Business Maverick

Business Maverick

Asia stocks steady ahead of key US inflation data: markets wrap

Asia stocks steady ahead of key US inflation data: markets wrap
A morning commuter crosses the bridge at the Cheonggye Stream as snow falls in Seoul, South Korea, on Thursday, 26 January 2023.

Asian stocks traded within narrow ranges following a tech-led rally on Wall Street as traders look for further signs about the Federal Reserve’s policy outlook ahead of key US data.

South Korea’s benchmark index fell. Mainland China and Hong Kong shares were little changed, as were those in Australia. Treasuries were also steady in Asian trading.

US stock futures were marginally lower after tech shares led the way forward Monday, with the Nasdaq 100 rising 1.2%. Tesla Inc. rallied 10% as Morgan Stanley said its Dojo supercomputer may boost the company’s value by up to $500 billion. Qualcomm Inc. climbed after Apple Inc. extended a deal with the chipmaker. 

Holders of yuan bonds issued by Sino-Ocean Capital earlier rejected a motion to extend the principal and interest payment, a further signal that investors’ sentiment remains bleak in the nation’s real estate sector despite recent support measures by the authorities. Meanwhile, Country Garden won approval from its creditors to extend the repayments on six onshore bonds by three years, Reuters reports, citing two unidentified people. 

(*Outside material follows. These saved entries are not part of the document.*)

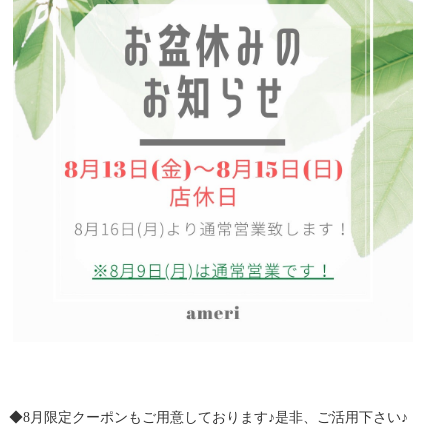
◆8月限定クーポンもご用意しております♪是非、ご活用下さい♪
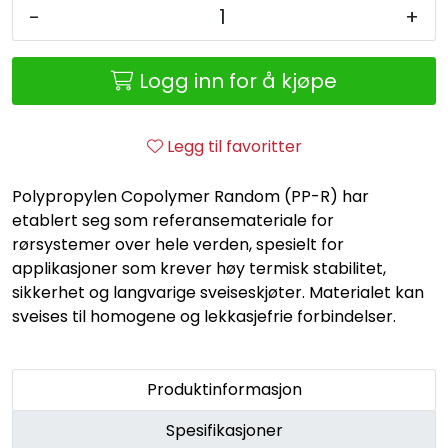
Retur/reklamasjon
-
+
Logg inn for å kjøpe
Legg til favoritter
Polypropylen Copolymer Random (PP-R) har
etablert seg som referansemateriale for
rørsystemer over hele verden, spesielt for
applikasjoner som krever høy termisk stabilitet,
sikkerhet og langvarige sveiseskjøter. Materialet kan
sveises til homogene og lekkasjefrie forbindelser.
Produktinformasjon
Spesifikasjoner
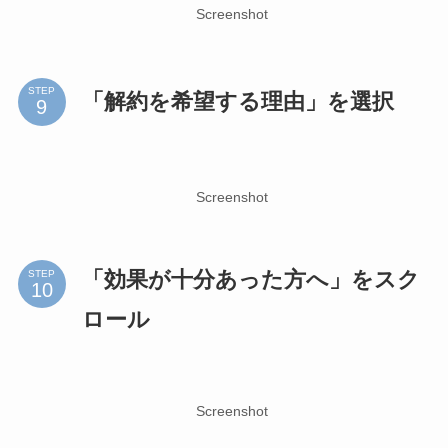
Screenshot
STEP
「解約を希望する理由」を選択
Screenshot
「効果が十分あった方へ」をスク
STEP
ロール
Screenshot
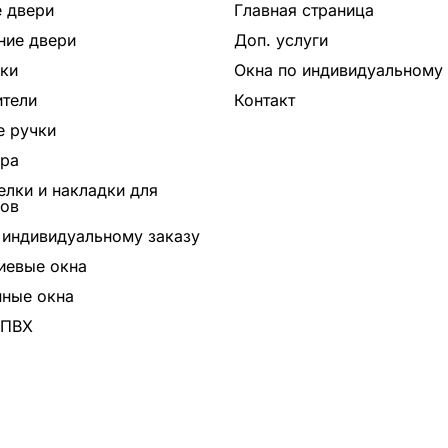
 двери
Главная страница
ние двери
Доп. услуги
ки
Окна по индивидуальному 
тели
Контакт
 ручки
ура
лки и накладки для
ров
 индивидуальному заказу
иевые окна
ные окна
 ПВХ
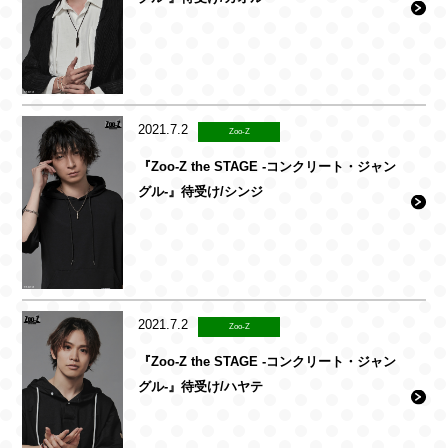
2021.7.2
Zoo-Z
『Zoo-Z the STAGE -コンクリート・ジャン
グル-』待受け/シンジ
2021.7.2
Zoo-Z
『Zoo-Z the STAGE -コンクリート・ジャン
グル-』待受け/ハヤテ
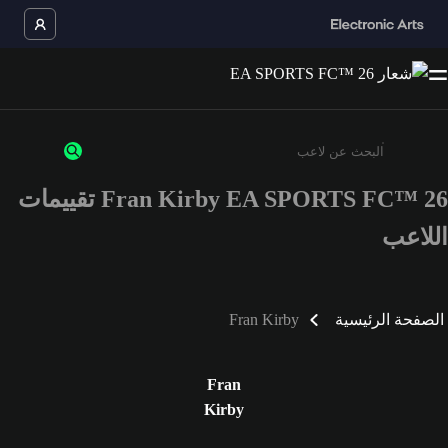
Fran Kirby EA SPORTS FC™ 26 تقييمات
أدخل 3 أحرف أو أرقام على الأقل
اللاعب
الصفحة الرئيسية
Fran Kirby
Fran
Kirby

In currencies, the PBOC set its daily fixing rate at below 7.20 versus the dollar, a sign that it won’t tolerate excessive yuan weakness. The greenback steadied after falling by the most in two months and the yen slightly weakened following a strong advance in the previous session.

Bitcoin rose after dropping to the lowest since June on Monday, as the world’s largest digital token formed a so-called death cross pattern — in which the 50-day moving average falls below its 200-day marker. Such a crossover typically signals a loss of short-term momentum and further selling pressure ahead.

The Japanese government will face another test of demand in the bond market with a five-year auction on Tuesday, the first sale since central bank Governor Kazuo Ueda jolted markets with comments on the negative interest rate policy. The yield on the 10-year benchmark bond rose 1.5 basis points to 0.72% in Asian trading.

While Ueda’s comment excited the markets, the big catalyst has yet to arrive, according to Chris Weston, head of research at Pepperstone Group Ltd. 

“Wages are the core consideration for the BOJ, but we won’t get the outcome of the spring wage negotiations until April 2024,” he wrote in a note. “So realistically, the big catalyst won’t be seen for a while, and any changes in rate setting won’t happen for about six months, although the market lives in the future and will front-run these expectations.”


In the US, consumers’ inflation expectations were mostly stable in August, but households grew more concerned about their finances and more pessimistic about the job market, according to a Fed Bank of New York survey. 

The consumer-price index report on Wednesday will provide the latest insight into how much further the Fed may need to go to pull inflation back toward its target. Monthly inflation is expected to accelerate to 0.6% in August, while core is seen stable at 0.2%, according to economists’ estimates.

“If we do see potentially a more sticky inflation number than the 0.6% expected by economists or 0.2% on core, I would expect to see the bond market start to potentially price in another rate hike before the end of the year, potentially as early as November,” Anthony Doyle, head of investment strategy at Firetrail Investments Pty Ltd, said on Bloomberg Television.

Meanwhile, some 26% of respondents in the latest MLIV Pulse survey say they plan to decrease their exposure to the S&P 500 over the next month. That’s double the amount of those who plan to buy. Only 13% of respondents said they might increase exposure.

In commodities, oil steadied near its highs of the year after rallying about 10% in recent weeks, with technical indicators that suggest its gains may be overdone sapping the benefit of risk-on sentiment in broader markets. Energy-market watchers will also be keeping a close eye on Australia, after Chevron Corp. said it’s applying to a labor regulator to help resolve its dispute with unions at liquefied natural gas sites as workers continue partial strikes.